This group of tumor cells declined in numbers while the control oligo treated tumor cells, though exposed to the same dose of 3 Gy, technical support continued to replicate. These results suggest enhanced inhibition of mammary tumor cells treated with T oligo and 3 Gy radiation. The inhibition of growth after 40 uM T oligo and 3 Gy IR was more pronounced than in cells treated with control oligo or diluent Inhibitors,Modulators,Libraries alone and 6, 9 or 12 Gy. The clonogenic cell survival assay is the gold standard to measure the Inhibitors,Modulators,Libraries radiosensitivity of cells. To determine if T oligo can sensitize mammary tumor cells to radiation, tumor cells pretreated for 24 hours with T oligo, con trol oligo or medium alone were irradiated with indi cated doses of radiation and then the surviving fraction of cells was deter mined.

As shown in Figure 1c, the survival curve of tumor cells treated with T oligo and IR shifted to the left considerably compared with those treated with con trol oligo or medium Inhibitors,Modulators,Libraries and 3 Gy, suggesting significant radiosensitization of tumor cells by T oligo. The mean lethal dose for tumor cells treated with radiation plus T oligo, control oligo or medium alone was 1. 46, 2. 98 and 3. 36 Gy, respectively. The survival fraction at 2 Gy for tumor cells treated with T oligo and radiation are comparable to those of cell lines considered to be radiosensitive. Thus pretreatment with T oligo increases the sensitivity of tumor cells to radiation and the combined treatment with T oligo and radiation can lead to cell growth arrest and or death as demonstrated by the clonogenic assay.

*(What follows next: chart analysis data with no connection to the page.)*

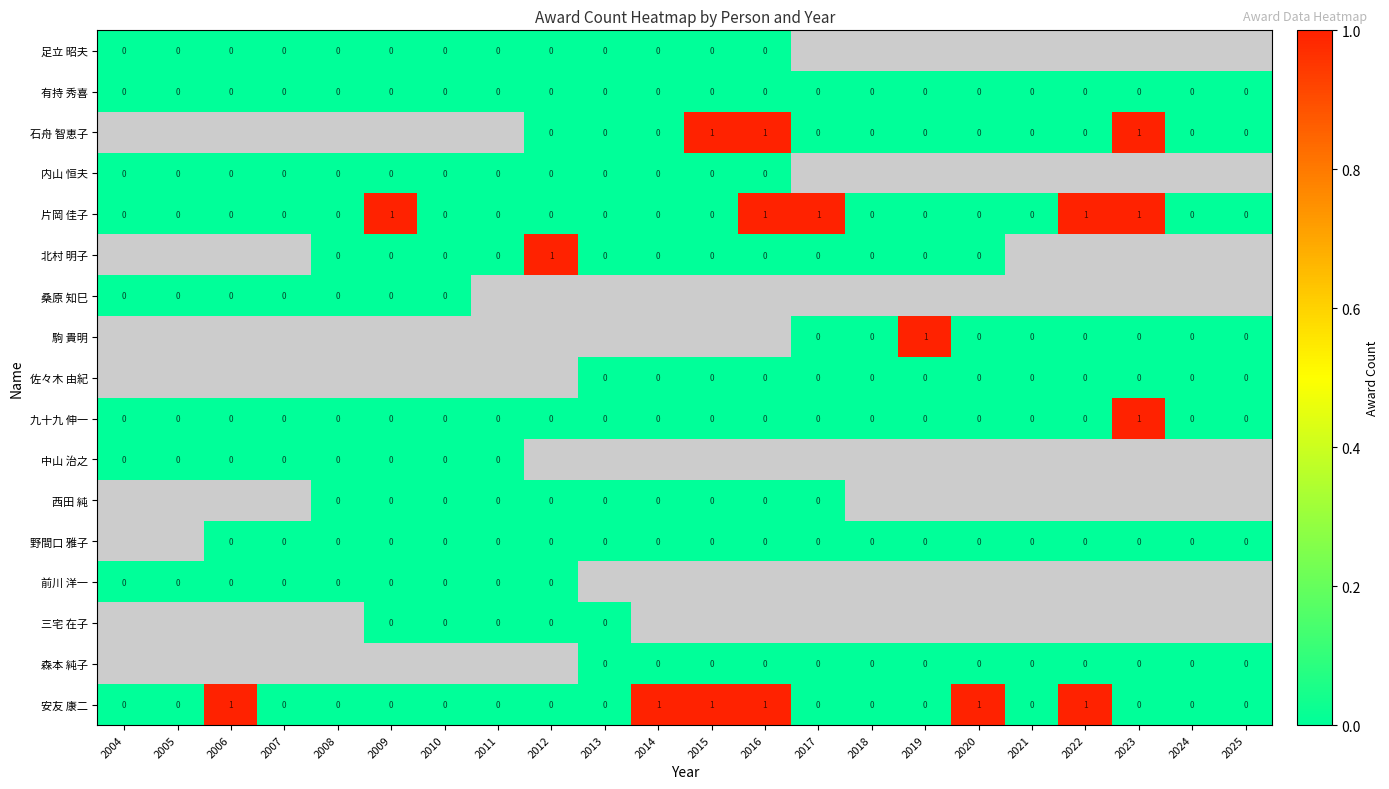

The 安友 康二 series shows 1 at 2020. True or false?

True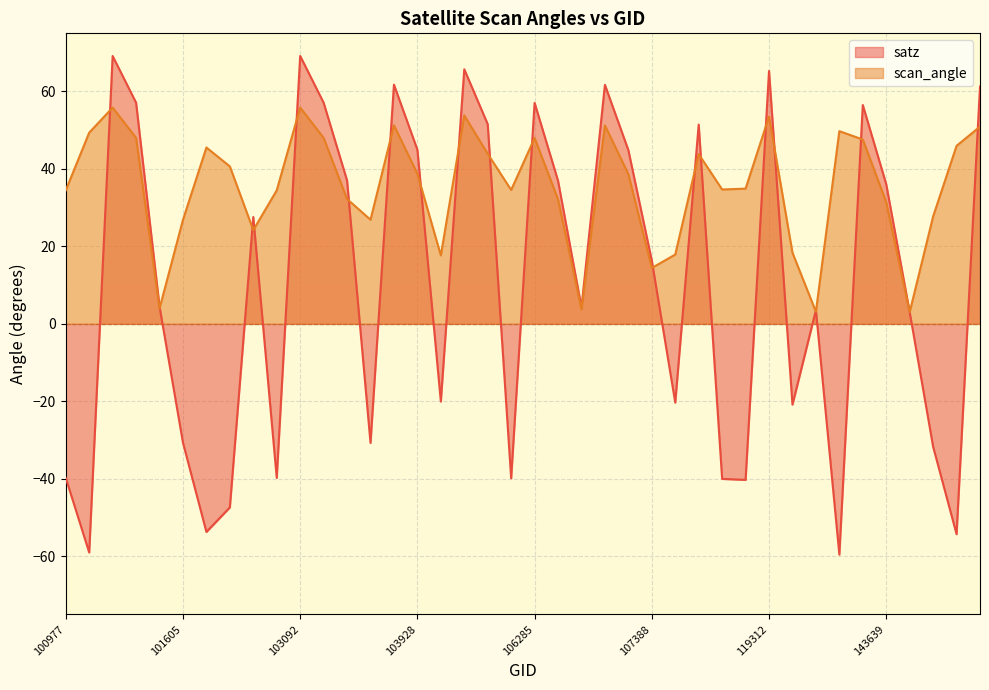

What is the difference between the maximum and minimum values in the satz series?

128.7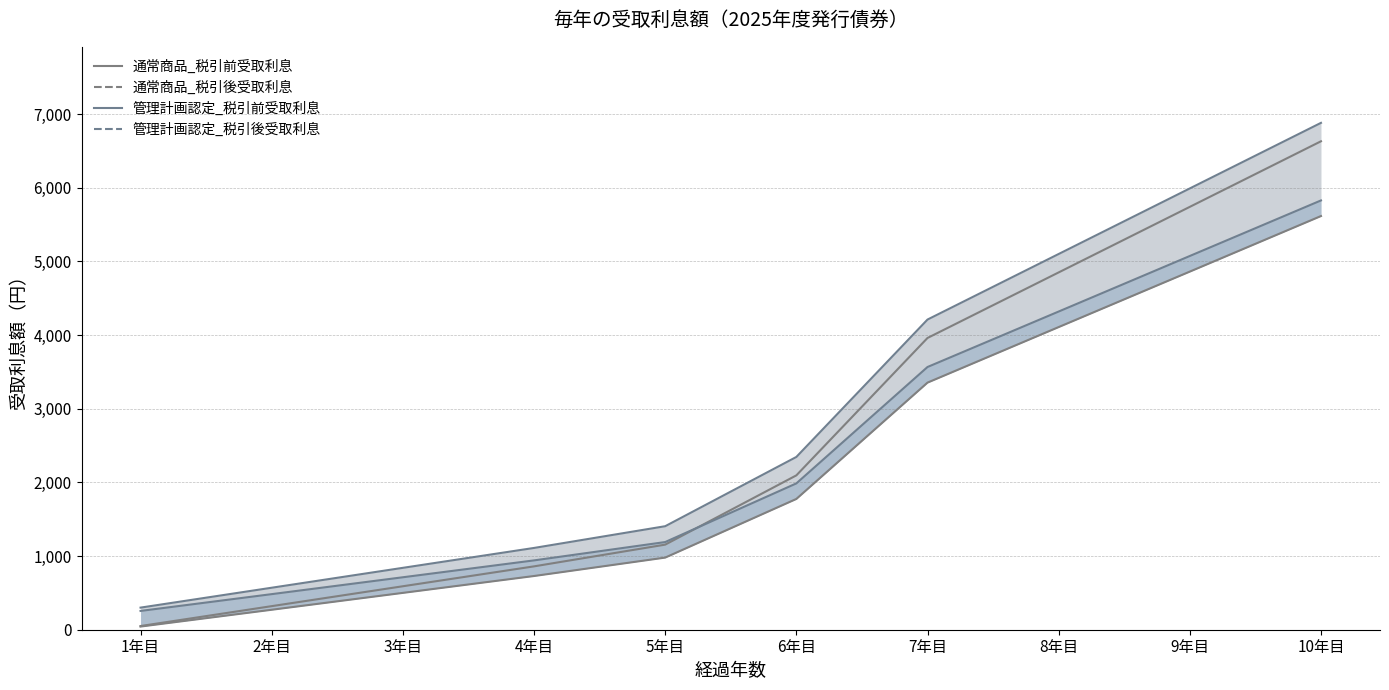

Where is 管理計画認定_税引後受取利息_line nearest to the value 3041?

7年目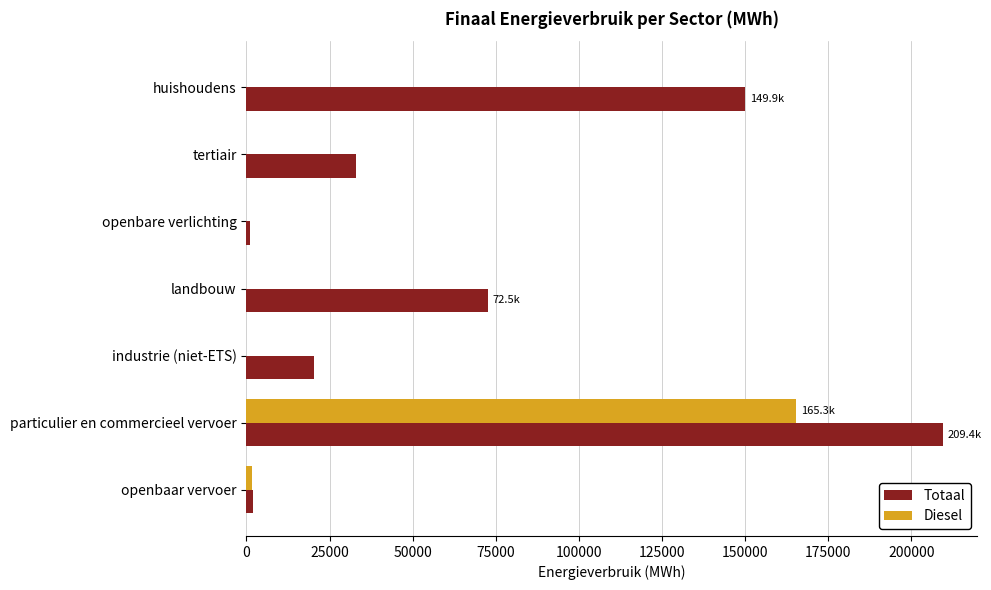

What is the sum of all Diesel values?

167071.4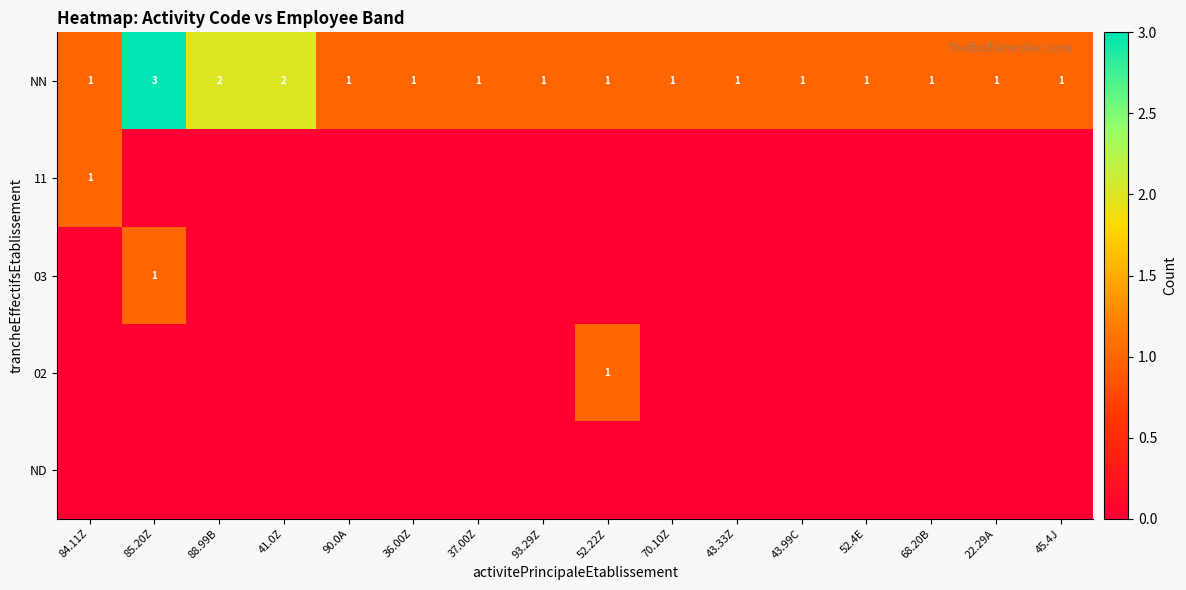

What is the sum of all NN values?

20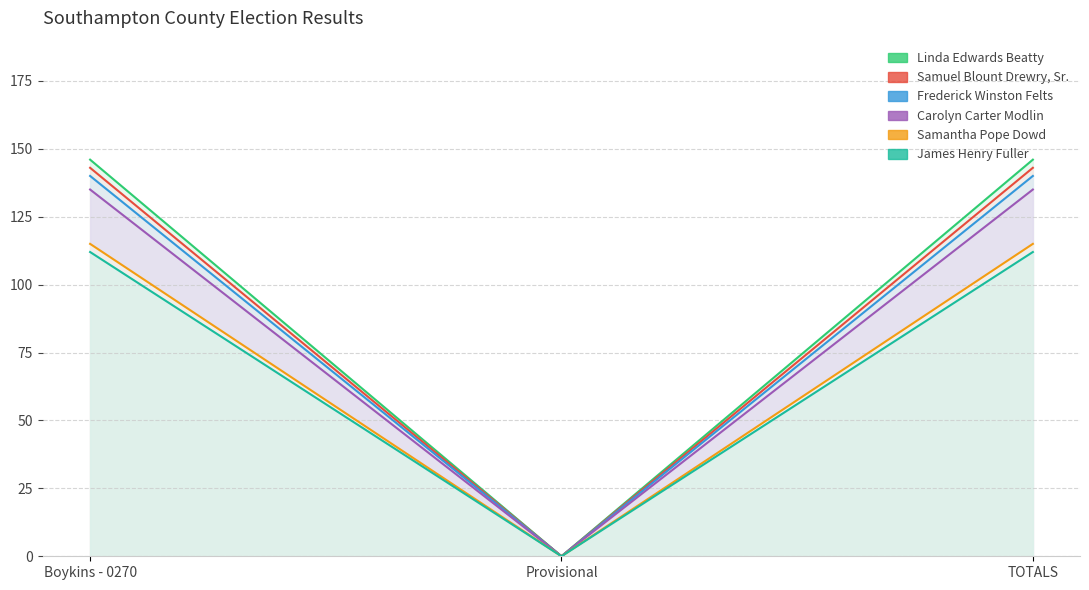

Reading right to left, transcribe all the data shown in this chart.

Linda Edwards Beatty: 140	0	140
Samuel Blount Drewry, Sr.: 143	0	143
Frederick Winston Felts: 146	0	146
Carolyn Carter Modlin: 135	0	135
Samantha Pope Dowd: 112	0	112
James Henry Fuller: 115	0	115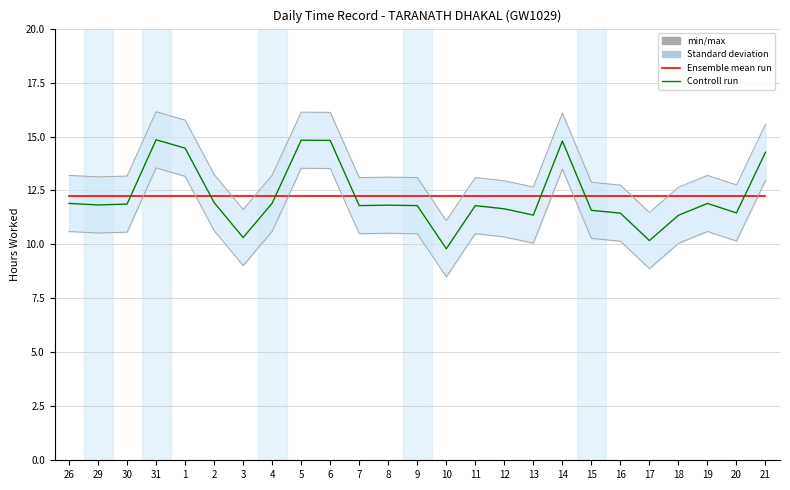

Does the chart have visible grid lines?

Yes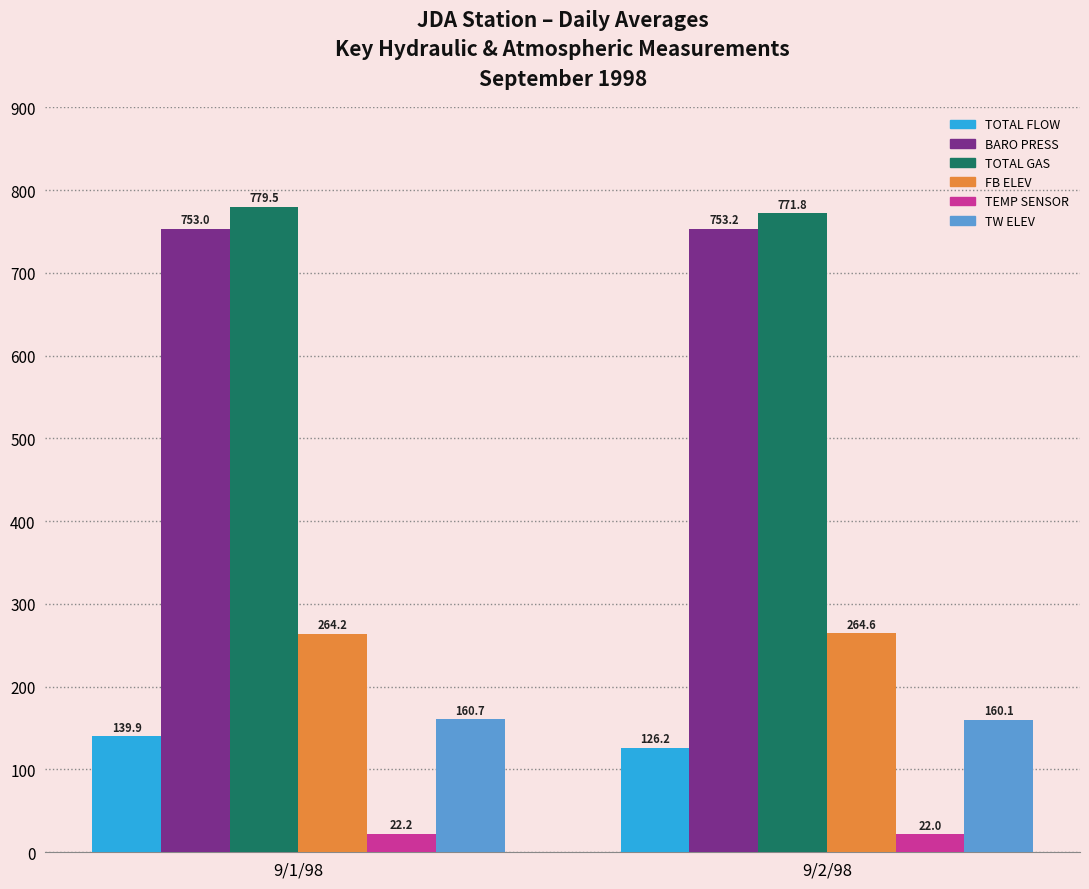

Rank the categories by BARO PRESS value from highest to lowest.

9/2/98, 9/1/98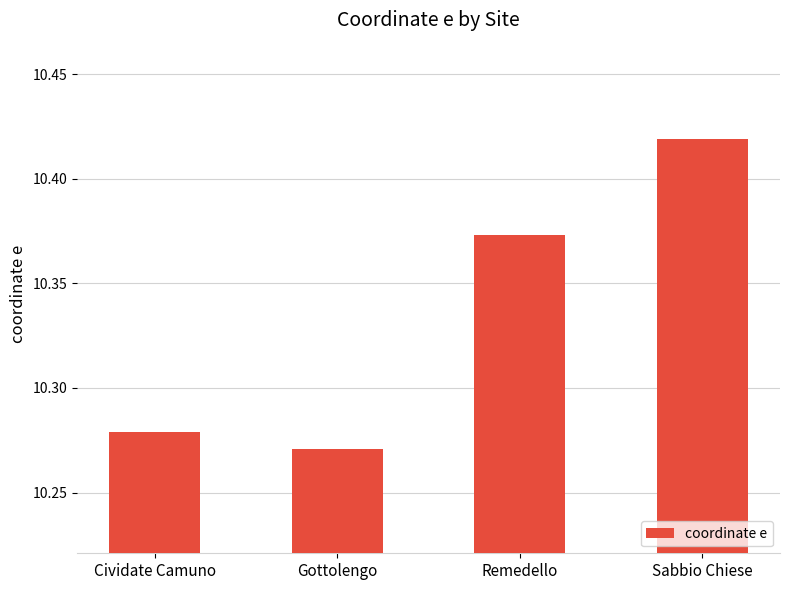

The chart shows a value of 4.2 at Remedello. True or false?

False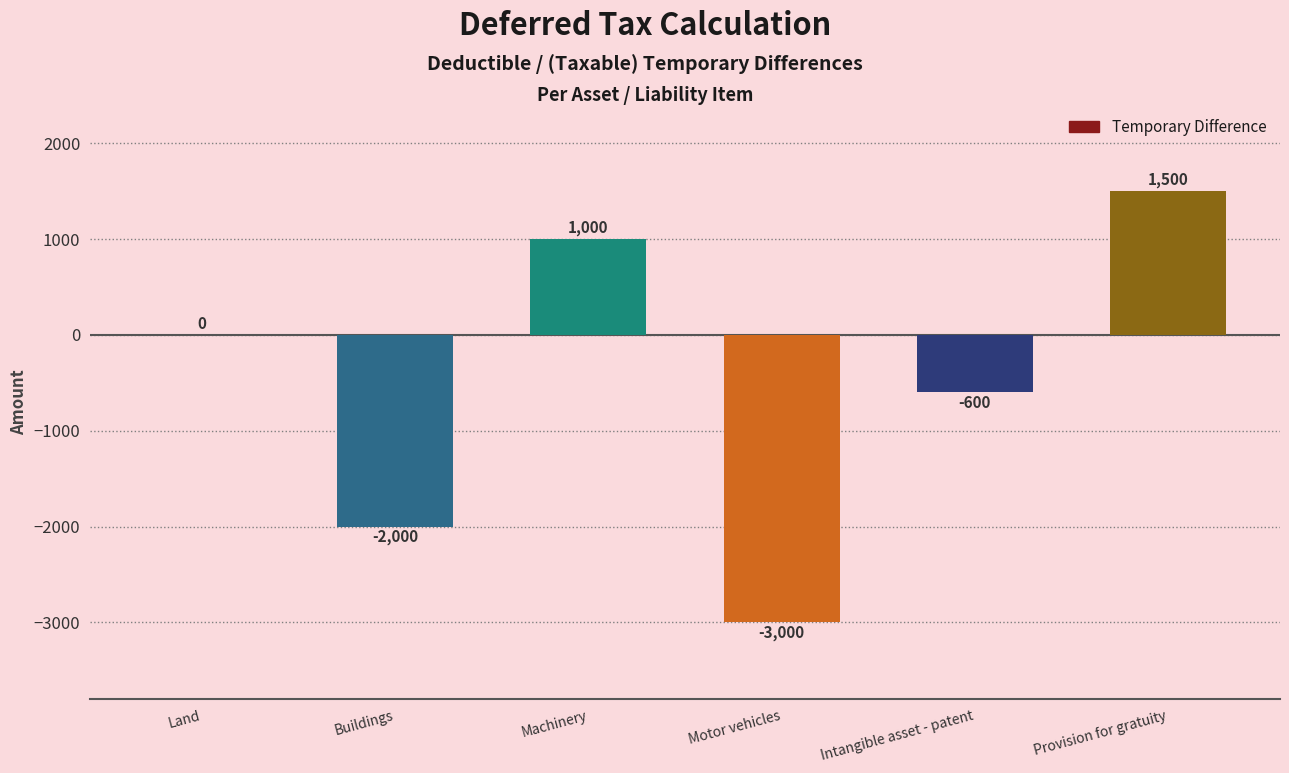

What is the greatest value displayed?

1500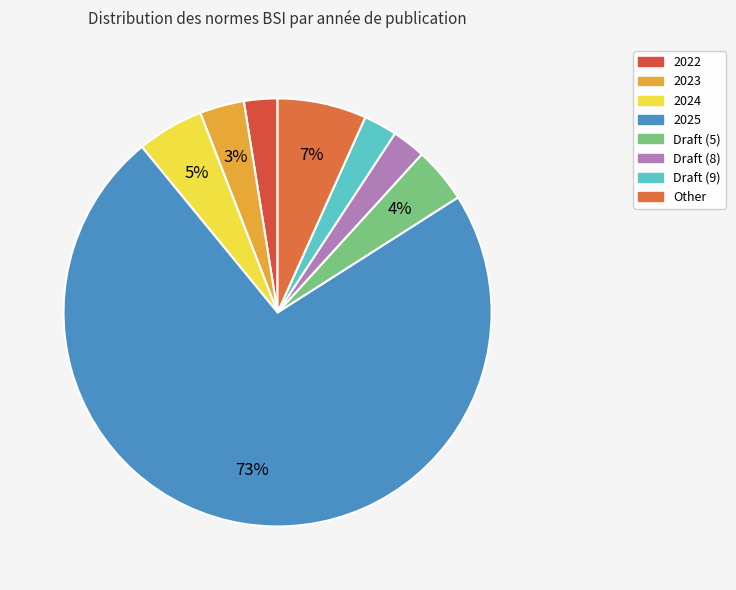

Which category has the biggest portion of the pie?

2025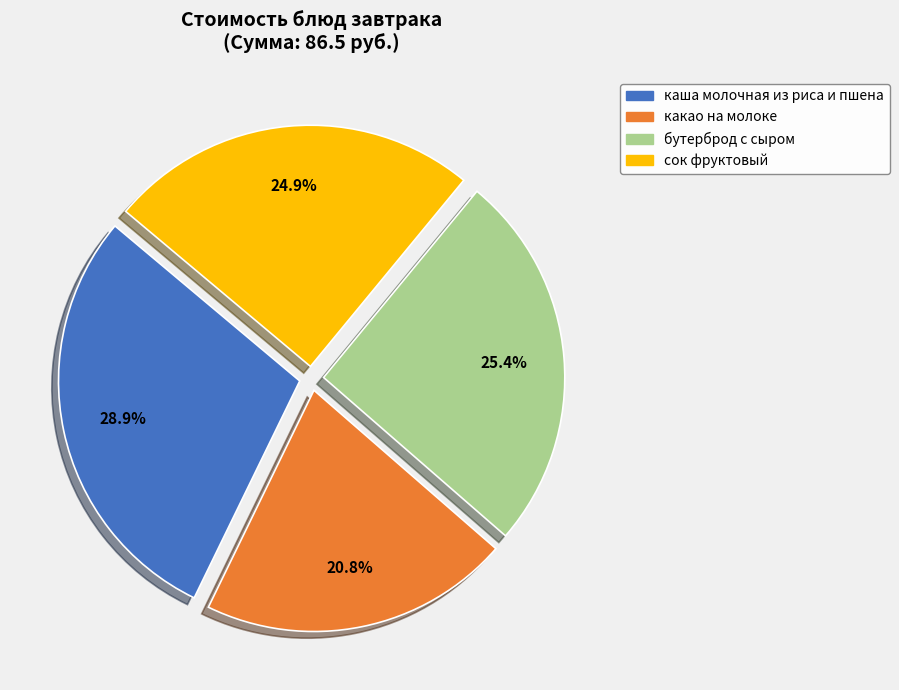

To the nearest percent, what percentage of the pie is сок фруктовый?

25%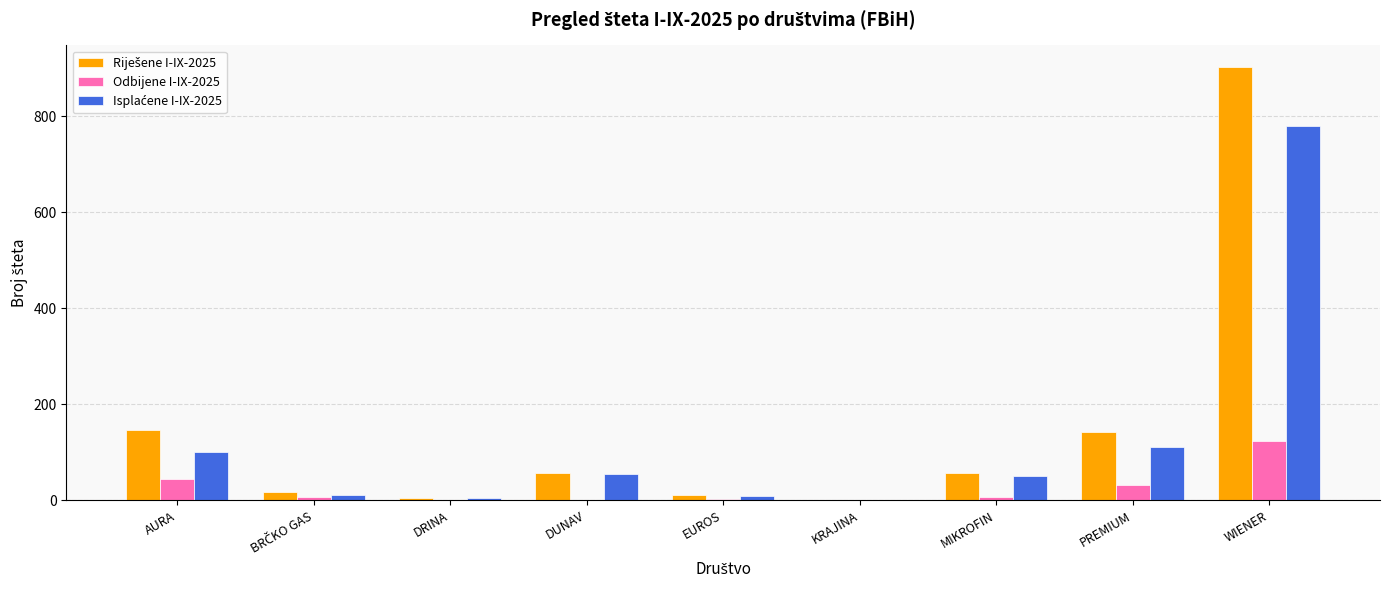

Which category has the highest value across all series?

WIENER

Mechanism of T oligo induced hypersensitivity to radiation To investigate potential mechanisms Inhibitors,Modulators,Libraries behind radiosensi tization of tumor cells Inhibitors,Modulators,Libraries by T oligo, we next examined the levels of nuclear foci containing phosphorylated H2AX, a modification that occurs at sites of DNA breaks. Figure 2a shows representative immuno fluorescent images of gH2AX foci in treated mammary tumor cells. Increased numbers of gH2AX foci per cell were observed in tumor cells treated with T oligo and 3 Gy IR at every time point after radiation compared with those in tumor cells treated with control oligo or med ium alone and 3 Gy. The difference in gH2AX focus number between tumor cells treated with T oligo and IR and control groups at 1, 3, 6 and 24 hours is statistically significant. These results suggest that T oligo enhances radiation induced DNA damage signal and or delays DNA repair, although T oligo alone is known to transiently induce gH2AX foci at telomeres in the apparent absence of double strand Carfilzomib Proteasome DNA breaks or other damage. We next compared DNA fragmentation in tumor cells treated with T oligo and 3Gy IR using the comet assay.